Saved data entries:
- - - - -

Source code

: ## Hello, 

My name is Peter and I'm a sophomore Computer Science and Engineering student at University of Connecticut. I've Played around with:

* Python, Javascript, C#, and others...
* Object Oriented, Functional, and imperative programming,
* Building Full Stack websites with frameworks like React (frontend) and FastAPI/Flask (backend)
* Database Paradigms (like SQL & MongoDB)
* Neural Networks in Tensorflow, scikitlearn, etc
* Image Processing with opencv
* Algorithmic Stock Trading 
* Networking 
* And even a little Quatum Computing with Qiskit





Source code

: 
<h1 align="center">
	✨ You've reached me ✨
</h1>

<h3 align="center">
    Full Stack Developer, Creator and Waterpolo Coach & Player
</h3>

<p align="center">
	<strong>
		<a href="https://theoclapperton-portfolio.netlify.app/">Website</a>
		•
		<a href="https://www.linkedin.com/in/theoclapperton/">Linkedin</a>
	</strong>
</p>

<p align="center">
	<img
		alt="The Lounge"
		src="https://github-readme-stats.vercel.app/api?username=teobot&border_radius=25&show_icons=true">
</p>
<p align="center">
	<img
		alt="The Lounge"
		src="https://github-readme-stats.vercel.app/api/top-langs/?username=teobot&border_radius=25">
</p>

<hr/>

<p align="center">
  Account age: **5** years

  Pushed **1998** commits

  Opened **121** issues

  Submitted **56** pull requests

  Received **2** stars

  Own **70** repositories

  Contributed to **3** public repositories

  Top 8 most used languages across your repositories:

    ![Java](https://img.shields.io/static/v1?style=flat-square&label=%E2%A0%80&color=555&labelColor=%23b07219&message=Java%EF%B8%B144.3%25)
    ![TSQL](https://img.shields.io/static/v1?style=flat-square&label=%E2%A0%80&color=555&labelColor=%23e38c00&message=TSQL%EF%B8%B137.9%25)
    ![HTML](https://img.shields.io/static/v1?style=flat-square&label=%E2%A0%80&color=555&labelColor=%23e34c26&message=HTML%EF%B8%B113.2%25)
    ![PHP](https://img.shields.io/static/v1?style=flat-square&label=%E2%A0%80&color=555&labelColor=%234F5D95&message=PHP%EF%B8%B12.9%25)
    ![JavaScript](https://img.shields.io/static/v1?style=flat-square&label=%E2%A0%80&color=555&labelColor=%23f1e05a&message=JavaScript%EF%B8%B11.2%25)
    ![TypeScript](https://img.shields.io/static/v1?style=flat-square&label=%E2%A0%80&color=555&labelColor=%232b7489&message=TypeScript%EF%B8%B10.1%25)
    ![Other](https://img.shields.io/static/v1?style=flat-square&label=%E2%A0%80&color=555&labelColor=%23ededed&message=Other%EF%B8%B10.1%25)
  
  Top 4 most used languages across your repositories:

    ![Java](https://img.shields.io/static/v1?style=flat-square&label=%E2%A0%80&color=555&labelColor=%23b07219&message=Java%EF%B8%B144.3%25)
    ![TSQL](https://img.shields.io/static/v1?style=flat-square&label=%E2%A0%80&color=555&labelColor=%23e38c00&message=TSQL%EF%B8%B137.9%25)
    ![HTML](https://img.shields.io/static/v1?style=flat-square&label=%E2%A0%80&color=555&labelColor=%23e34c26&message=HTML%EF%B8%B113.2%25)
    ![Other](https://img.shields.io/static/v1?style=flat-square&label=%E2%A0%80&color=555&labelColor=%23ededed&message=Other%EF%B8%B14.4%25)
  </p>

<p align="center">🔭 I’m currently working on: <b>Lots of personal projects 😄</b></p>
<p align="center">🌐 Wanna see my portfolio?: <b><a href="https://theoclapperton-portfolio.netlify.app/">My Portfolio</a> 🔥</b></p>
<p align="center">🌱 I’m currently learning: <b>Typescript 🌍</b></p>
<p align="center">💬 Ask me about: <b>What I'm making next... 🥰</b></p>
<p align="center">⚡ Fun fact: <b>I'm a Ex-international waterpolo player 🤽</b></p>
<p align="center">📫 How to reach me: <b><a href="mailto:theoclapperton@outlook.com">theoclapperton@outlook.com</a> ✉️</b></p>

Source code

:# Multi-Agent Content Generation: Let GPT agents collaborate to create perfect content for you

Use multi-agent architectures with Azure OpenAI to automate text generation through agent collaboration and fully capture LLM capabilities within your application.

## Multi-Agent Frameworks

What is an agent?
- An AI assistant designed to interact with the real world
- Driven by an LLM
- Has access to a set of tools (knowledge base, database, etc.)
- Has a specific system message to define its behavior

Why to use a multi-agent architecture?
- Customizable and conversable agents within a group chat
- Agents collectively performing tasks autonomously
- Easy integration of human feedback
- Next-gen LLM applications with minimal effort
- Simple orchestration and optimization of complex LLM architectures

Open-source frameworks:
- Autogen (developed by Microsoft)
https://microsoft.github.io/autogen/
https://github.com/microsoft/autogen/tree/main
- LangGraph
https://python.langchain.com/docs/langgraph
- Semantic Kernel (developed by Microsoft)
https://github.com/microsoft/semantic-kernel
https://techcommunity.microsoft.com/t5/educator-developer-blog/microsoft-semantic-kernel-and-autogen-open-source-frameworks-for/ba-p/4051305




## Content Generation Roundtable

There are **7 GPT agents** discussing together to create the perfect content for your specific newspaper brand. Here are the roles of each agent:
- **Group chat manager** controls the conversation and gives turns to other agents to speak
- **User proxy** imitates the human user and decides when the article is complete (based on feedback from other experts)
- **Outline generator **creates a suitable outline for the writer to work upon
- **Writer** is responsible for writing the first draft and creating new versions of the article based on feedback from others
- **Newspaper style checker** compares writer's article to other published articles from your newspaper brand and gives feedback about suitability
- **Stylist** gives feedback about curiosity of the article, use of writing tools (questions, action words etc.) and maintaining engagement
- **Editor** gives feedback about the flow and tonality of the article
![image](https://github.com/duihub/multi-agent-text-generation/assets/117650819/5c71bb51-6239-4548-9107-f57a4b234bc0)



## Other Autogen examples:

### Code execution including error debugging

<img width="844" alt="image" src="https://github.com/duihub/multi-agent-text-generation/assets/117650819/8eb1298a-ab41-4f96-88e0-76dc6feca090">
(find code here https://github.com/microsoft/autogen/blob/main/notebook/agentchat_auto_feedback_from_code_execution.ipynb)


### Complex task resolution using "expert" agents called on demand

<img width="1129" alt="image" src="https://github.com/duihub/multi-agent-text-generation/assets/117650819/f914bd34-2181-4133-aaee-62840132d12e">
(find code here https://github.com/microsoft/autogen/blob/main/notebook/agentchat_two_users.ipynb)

- - - - -

Exercise goal: Rewrite all the records, substituting "Full-Stack" for every occurrence of "Full Stack" and leaving everything else untouched.

Exercise answer:
Source code

: ## Hello, 

My name is Peter and I'm a sophomore Computer Science and Engineering student at University of Connecticut. I've Played around with:

* Python, Javascript, C#, and others...
* Object Oriented, Functional, and imperative programming,
* Building Full-Stack websites with frameworks like React (frontend) and FastAPI/Flask (backend)
* Database Paradigms (like SQL & MongoDB)
* Neural Networks in Tensorflow, scikitlearn, etc
* Image Processing with opencv
* Algorithmic Stock Trading 
* Networking 
* And even a little Quatum Computing with Qiskit





Source code

: 
<h1 align="center">
	✨ You've reached me ✨
</h1>

<h3 align="center">
    Full-Stack Developer, Creator and Waterpolo Coach & Player
</h3>

<p align="center">
	<strong>
		<a href="https://theoclapperton-portfolio.netlify.app/">Website</a>
		•
		<a href="https://www.linkedin.com/in/theoclapperton/">Linkedin</a>
	</strong>
</p>

<p align="center">
	<img
		alt="The Lounge"
		src="https://github-readme-stats.vercel.app/api?username=teobot&border_radius=25&show_icons=true">
</p>
<p align="center">
	<img
		alt="The Lounge"
		src="https://github-readme-stats.vercel.app/api/top-langs/?username=teobot&border_radius=25">
</p>

<hr/>

<p align="center">
  Account age: **5** years

  Pushed **1998** commits

  Opened **121** issues

  Submitted **56** pull requests

  Received **2** stars

  Own **70** repositories

  Contributed to **3** public repositories

  Top 8 most used languages across your repositories:

    ![Java](https://img.shields.io/static/v1?style=flat-square&label=%E2%A0%80&color=555&labelColor=%23b07219&message=Java%EF%B8%B144.3%25)
    ![TSQL](https://img.shields.io/static/v1?style=flat-square&label=%E2%A0%80&color=555&labelColor=%23e38c00&message=TSQL%EF%B8%B137.9%25)
    ![HTML](https://img.shields.io/static/v1?style=flat-square&label=%E2%A0%80&color=555&labelColor=%23e34c26&message=HTML%EF%B8%B113.2%25)
    ![PHP](https://img.shields.io/static/v1?style=flat-square&label=%E2%A0%80&color=555&labelColor=%234F5D95&message=PHP%EF%B8%B12.9%25)
    ![JavaScript](https://img.shields.io/static/v1?style=flat-square&label=%E2%A0%80&color=555&labelColor=%23f1e05a&message=JavaScript%EF%B8%B11.2%25)
    ![TypeScript](https://img.shields.io/static/v1?style=flat-square&label=%E2%A0%80&color=555&labelColor=%232b7489&message=TypeScript%EF%B8%B10.1%25)
    ![Other](https://img.shields.io/static/v1?style=flat-square&label=%E2%A0%80&color=555&labelColor=%23ededed&message=Other%EF%B8%B10.1%25)
  
  Top 4 most used languages across your repositories:

    ![Java](https://img.shields.io/static/v1?style=flat-square&label=%E2%A0%80&color=555&labelColor=%23b07219&message=Java%EF%B8%B144.3%25)
    ![TSQL](https://img.shields.io/static/v1?style=flat-square&label=%E2%A0%80&color=555&labelColor=%23e38c00&message=TSQL%EF%B8%B137.9%25)
    ![HTML](https://img.shields.io/static/v1?style=flat-square&label=%E2%A0%80&color=555&labelColor=%23e34c26&message=HTML%EF%B8%B113.2%25)
    ![Other](https://img.shields.io/static/v1?style=flat-square&label=%E2%A0%80&color=555&labelColor=%23ededed&message=Other%EF%B8%B14.4%25)
  </p>

<p align="center">🔭 I’m currently working on: <b>Lots of personal projects 😄</b></p>
<p align="center">🌐 Wanna see my portfolio?: <b><a href="https://theoclapperton-portfolio.netlify.app/">My Portfolio</a> 🔥</b></p>
<p align="center">🌱 I’m currently learning: <b>Typescript 🌍</b></p>
<p align="center">💬 Ask me about: <b>What I'm making next... 🥰</b></p>
<p align="center">⚡ Fun fact: <b>I'm a Ex-international waterpolo player 🤽</b></p>
<p align="center">📫 How to reach me: <b><a href="mailto:theoclapperton@outlook.com">theoclapperton@outlook.com</a> ✉️</b></p>

Source code

:# Multi-Agent Content Generation: Let GPT agents collaborate to create perfect content for you

Use multi-agent architectures with Azure OpenAI to automate text generation through agent collaboration and fully capture LLM capabilities within your application.

## Multi-Agent Frameworks

What is an agent?
- An AI assistant designed to interact with the real world
- Driven by an LLM
- Has access to a set of tools (knowledge base, database, etc.)
- Has a specific system message to define its behavior

Why to use a multi-agent architecture?
- Customizable and conversable agents within a group chat
- Agents collectively performing tasks autonomously
- Easy integration of human feedback
- Next-gen LLM applications with minimal effort
- Simple orchestration and optimization of complex LLM architectures

Open-source frameworks:
- Autogen (developed by Microsoft)
https://microsoft.github.io/autogen/
https://github.com/microsoft/autogen/tree/main
- LangGraph
https://python.langchain.com/docs/langgraph
- Semantic Kernel (developed by Microsoft)
https://github.com/microsoft/semantic-kernel
https://techcommunity.microsoft.com/t5/educator-developer-blog/microsoft-semantic-kernel-and-autogen-open-source-frameworks-for/ba-p/4051305




## Content Generation Roundtable

There are **7 GPT agents** discussing together to create the perfect content for your specific newspaper brand. Here are the roles of each agent:
- **Group chat manager** controls the conversation and gives turns to other agents to speak
- **User proxy** imitates the human user and decides when the article is complete (based on feedback from other experts)
- **Outline generator **creates a suitable outline for the writer to work upon
- **Writer** is responsible for writing the first draft and creating new versions of the article based on feedback from others
- **Newspaper style checker** compares writer's article to other published articles from your newspaper brand and gives feedback about suitability
- **Stylist** gives feedback about curiosity of the article, use of writing tools (questions, action words etc.) and maintaining engagement
- **Editor** gives feedback about the flow and tonality of the article
![image](https://github.com/duihub/multi-agent-text-generation/assets/117650819/5c71bb51-6239-4548-9107-f57a4b234bc0)



## Other Autogen examples:

### Code execution including error debugging

<img width="844" alt="image" src="https://github.com/duihub/multi-agent-text-generation/assets/117650819/8eb1298a-ab41-4f96-88e0-76dc6feca090">
(find code here https://github.com/microsoft/autogen/blob/main/notebook/agentchat_auto_feedback_from_code_execution.ipynb)


### Complex task resolution using "expert" agents called on demand

<img width="1129" alt="image" src="https://github.com/duihub/multi-agent-text-generation/assets/117650819/f914bd34-2181-4133-aaee-62840132d12e">
(find code here https://github.com/microsoft/autogen/blob/main/notebook/agentchat_two_users.ipynb)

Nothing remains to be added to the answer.